Se alguém olhar para qualquer Sefer Torá, perceberá que a parte mais danificada sempre será na Parashat Pinchas. A razão é simples; é a parte mais lida do ano. O maftir (última leitura) de cada feriado e cada Rosh Chodesh (início do mês ) pertence a esta seção. Enquanto a maioria das seções da Torá são lidas apenas uma vez por ano, Pinchas é lido mais de vinte vezes, o que causa um desgaste lógico em sua escrita.

Qual é a relação desta Parasha com Pessach, Shavuot, Sukot, os Roshei Chodashim e com todas as festas de Israel?

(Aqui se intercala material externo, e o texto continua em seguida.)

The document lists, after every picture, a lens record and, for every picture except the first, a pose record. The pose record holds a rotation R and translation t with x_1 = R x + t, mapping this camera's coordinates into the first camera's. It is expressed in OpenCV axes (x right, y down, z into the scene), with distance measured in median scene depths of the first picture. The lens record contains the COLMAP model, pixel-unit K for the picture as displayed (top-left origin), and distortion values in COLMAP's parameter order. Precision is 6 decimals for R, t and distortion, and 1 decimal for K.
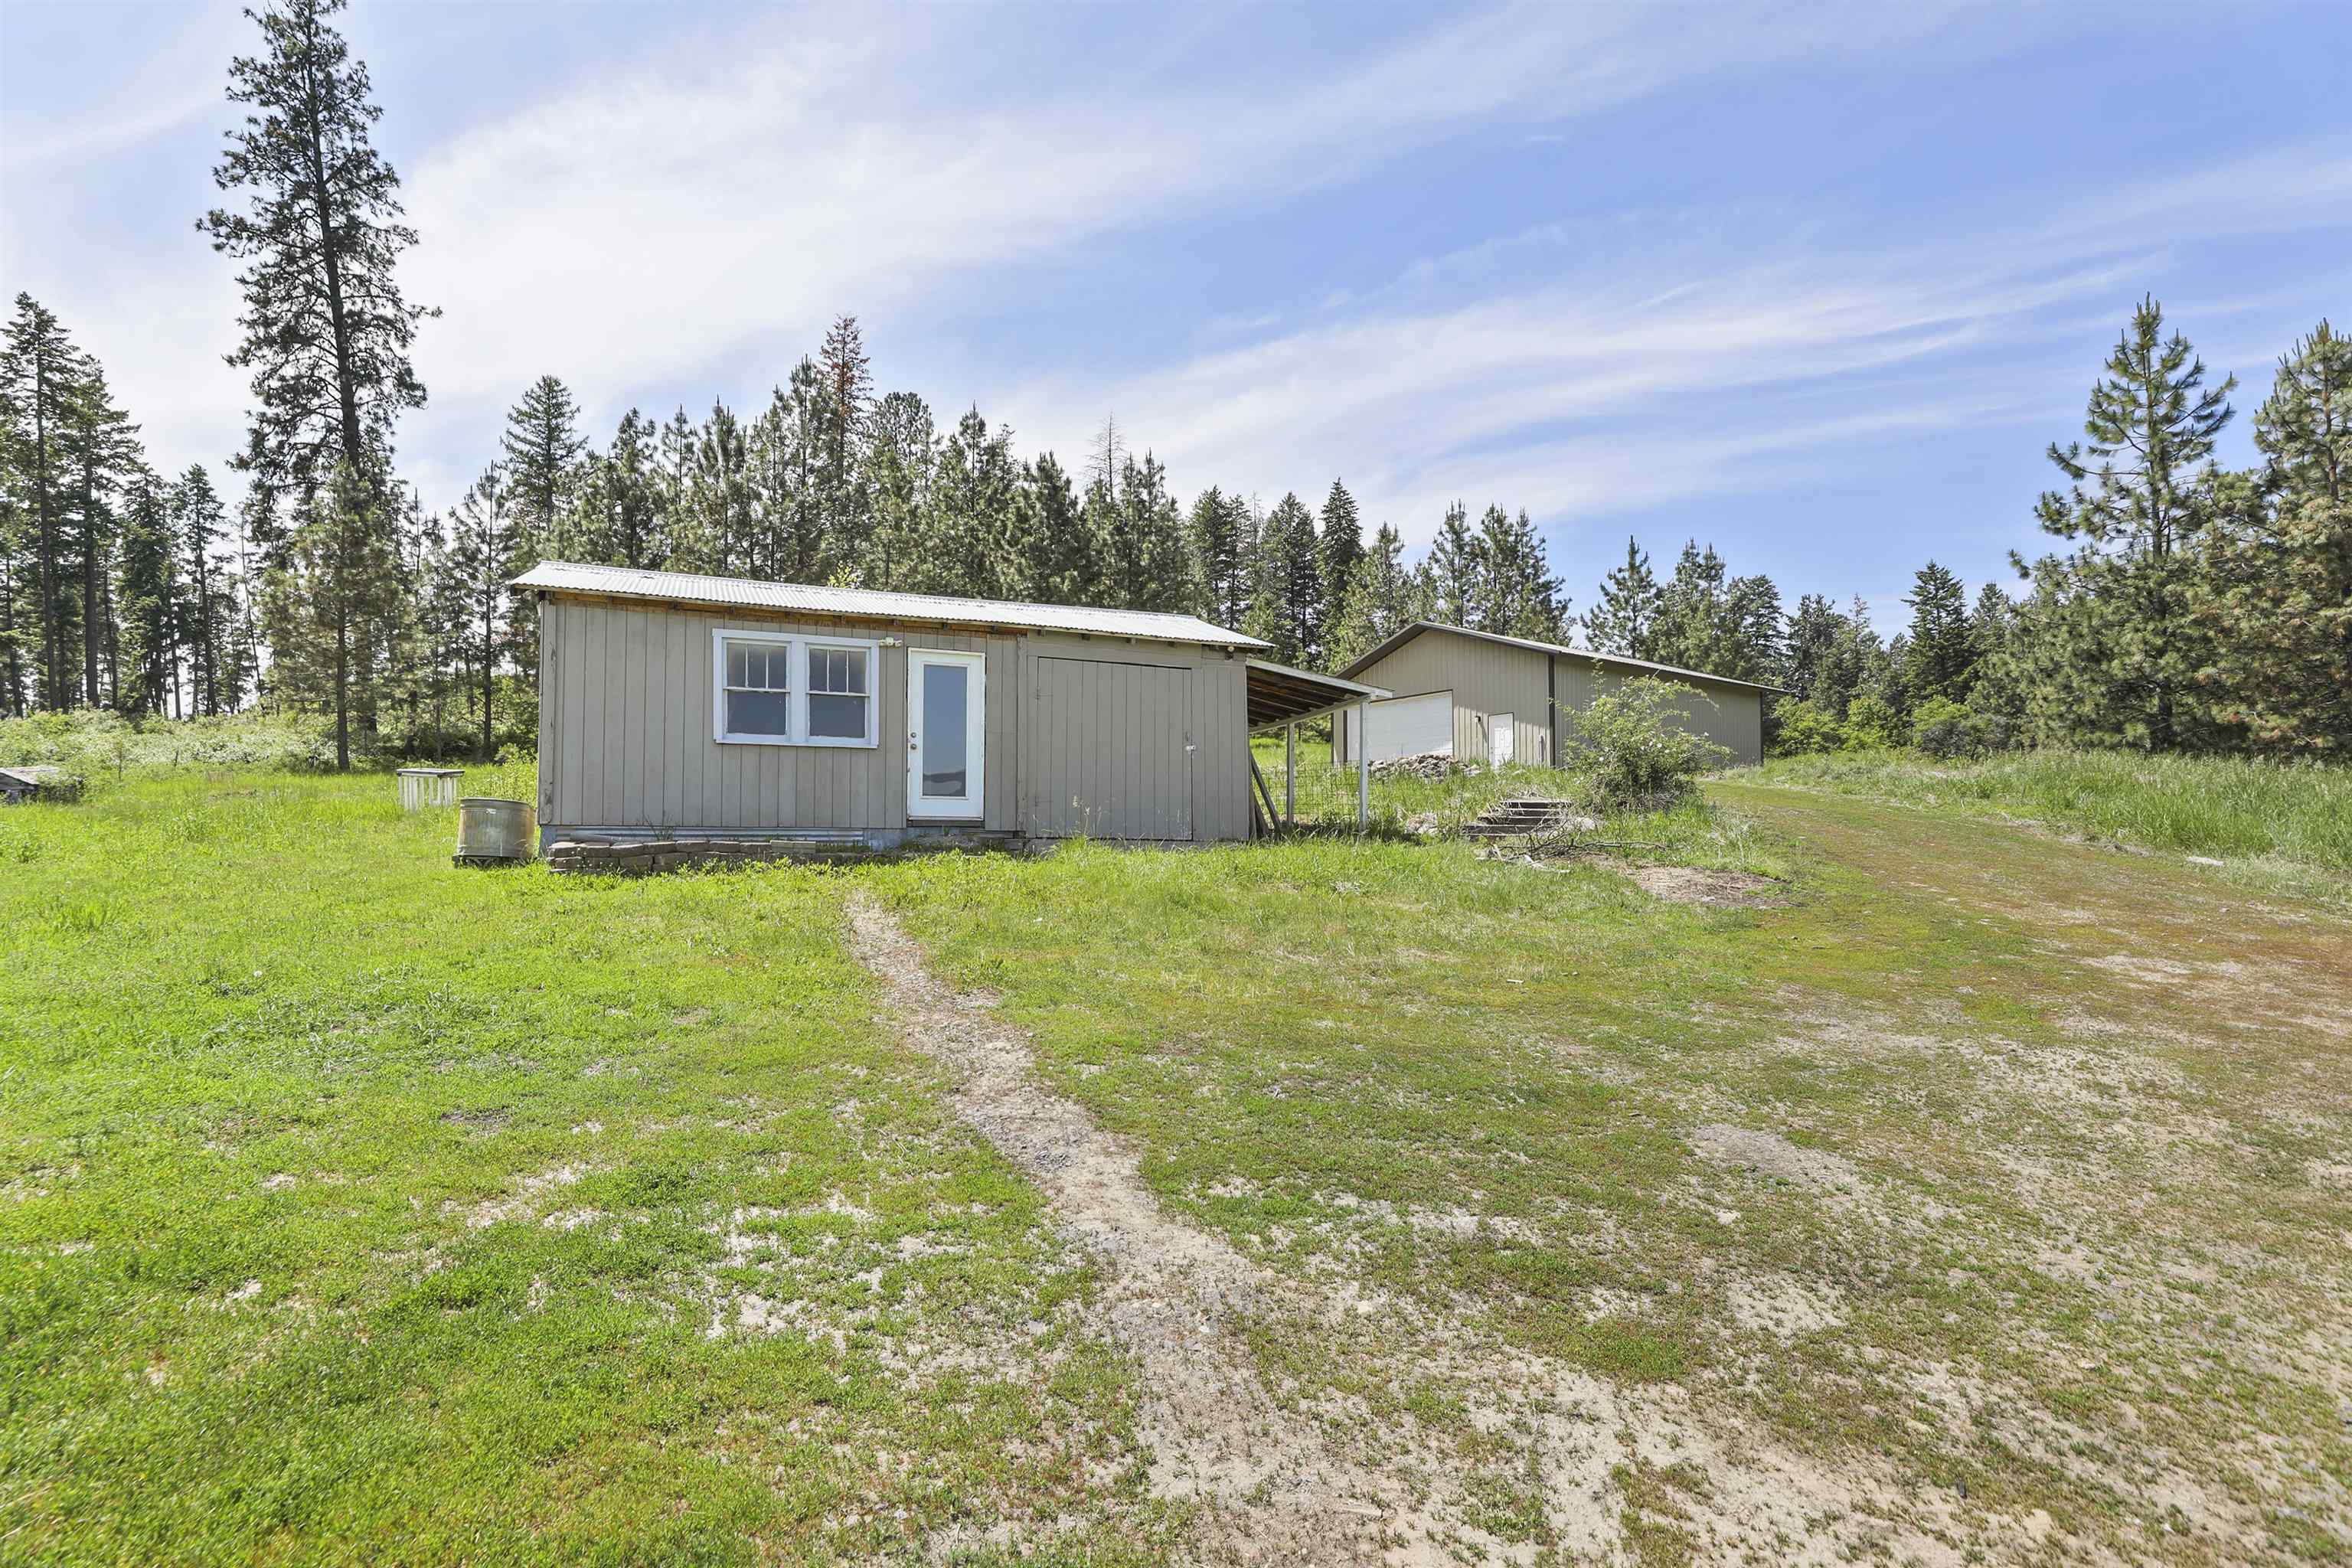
lens RADIAL K [[1082.2, 0, 1176.0], [0, 1082.2, 784.0], [0, 0, 1]] dist [-0.000333, 0.000355]
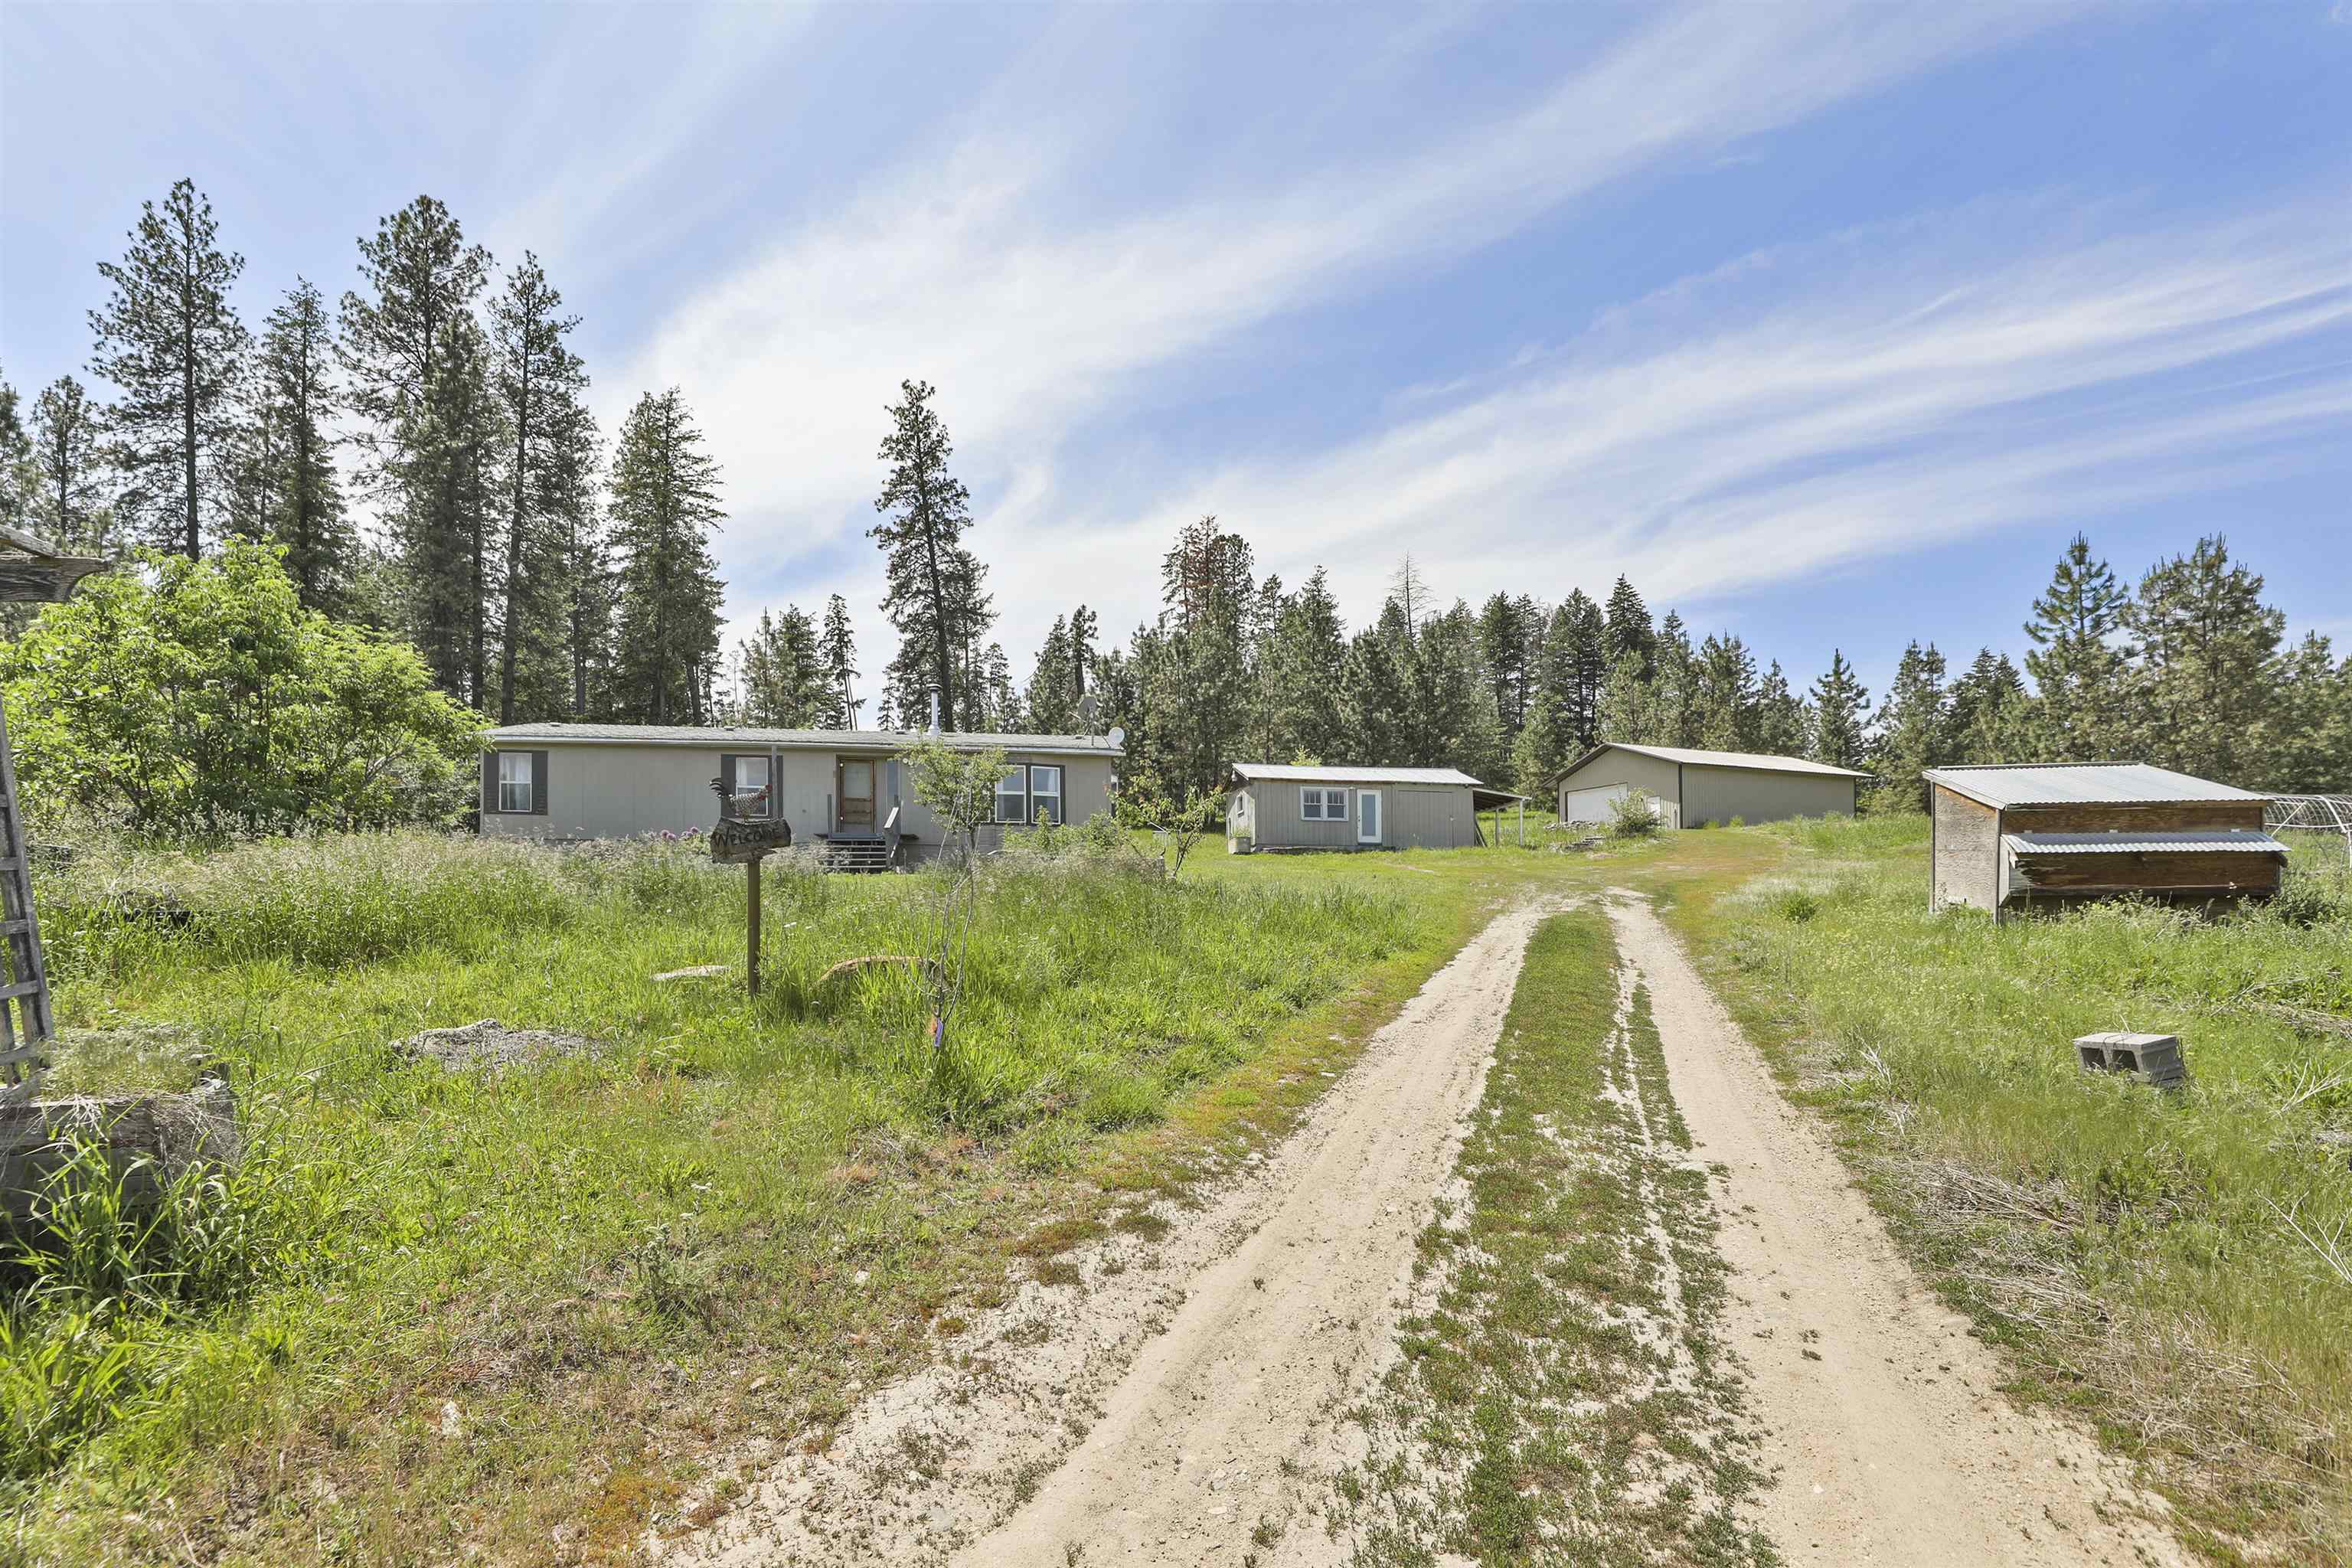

Em sua seção final, Parashat Pinchas contém uma lista de todos os sacrifícios públicos que foram realizados no Santuário em dias normais e feriados. Centenas e centenas de animais foram trazidos para o Beit HaMikdash (Templo Sagrado) ao longo do ano como sacrifícios públicos.

Não desejo me referir à maneira pela qual essas ofertas foram feitas. Gostaria de me referir a outro aspecto que diz respeito à questão que é de maior importância.

Quem pagou por esses sacrifícios públicos? (Um boi custa muito dinheiro hoje e custava muito naquela época!). Quem foi o responsável por fornecer esses animais ao Templo?

A resposta é: TODOS. Todo o povo de Israel participou do Avodat HaKodesh, o serviço sagrado do Beit HaMikdash.

O Talmud nos diz que a partir do dia 15 do mês de Adar barracas foram localizadas em todo o país para reivindicar os fundos (o meio siclo) necessários para cobrir despesas gerais e sacrifícios públicos que foram oferecidos no Beit HaMikdash (Meguilá 29b). RaSHI em seu comentário do Talmud nos diz que as autoridades tinham poder coercitivo para confiscar os bens daqueles que se recusaram a participar do Avodat HaKodesh (RaSHI ibid.).

Isso merece uma reflexão: Fazer parte do Avodat HaKodesh (que em nossos dias significa contribuir para a manutenção das sinagogas e instituições judaicas que frequentamos regularmente) é uma responsabilidade indelegável. Ficar distraído é uma grande transgressão.

Uma velha piada judia fala sobre um jovem que queria entrar no Beit HaKnéset em Rosh HaShana para pedir as chaves de sua casa que estavam com seu pai que estava orando lá dentro.

No entanto, o jovem não tinha "comprado" seu assento para as Grandes Festas. Quando quer entrar, o shomer pede sua ‘bilhete de entrada’ e o jovem lhe diz que não o tinha e que só queria entrar por alguns minutos para pedir as chaves ao pai e voltar para casa.

O shomer olhou para o jovem e disse:

“Ok, você pode entrar. Mas que eu não pegue você orando!”

Vamos entender bem: quando compramos um 'assento' nos feriados, não estamos comprando uma audiência para orar. Quando pagamos nossa assinatura anual à sinagoga, não estamos comprando um serviço. Quando 'pagamos' pelo Bar/Bat Mitzvah de nossos filhos, não estamos 'comprando' minutos na 'audiência' em que nossos filhos serão atores em uma cerimônia religiosa.

Quando compramos um assento para os Chaguim (Festas), pagamos nossa participação na sinagoga ou um Bar/Bat Mitzvah para nossos filhos, estamos fazendo parte do Avodat HaKodesh. E isso é algo que não pode ser delegado, se freqüentarmos uma congregação religiosa.

Um Beit Knesset (Sinagoga) não é um provedor de serviços. Os serviços são prestados pela companhia de eletricidade ou pelo servidor de Internet. O que sustenta um Beit HaKnéset é Avodat HaKodesh. É comparável aos sacrifícios públicos mencionados na Parashat Pinchas.

E não é lícito, nem justo, nem apropriado, exigir sacrifícios de nossas congregações, se em nosso próprio coração não estivermos dispostos a fazer um.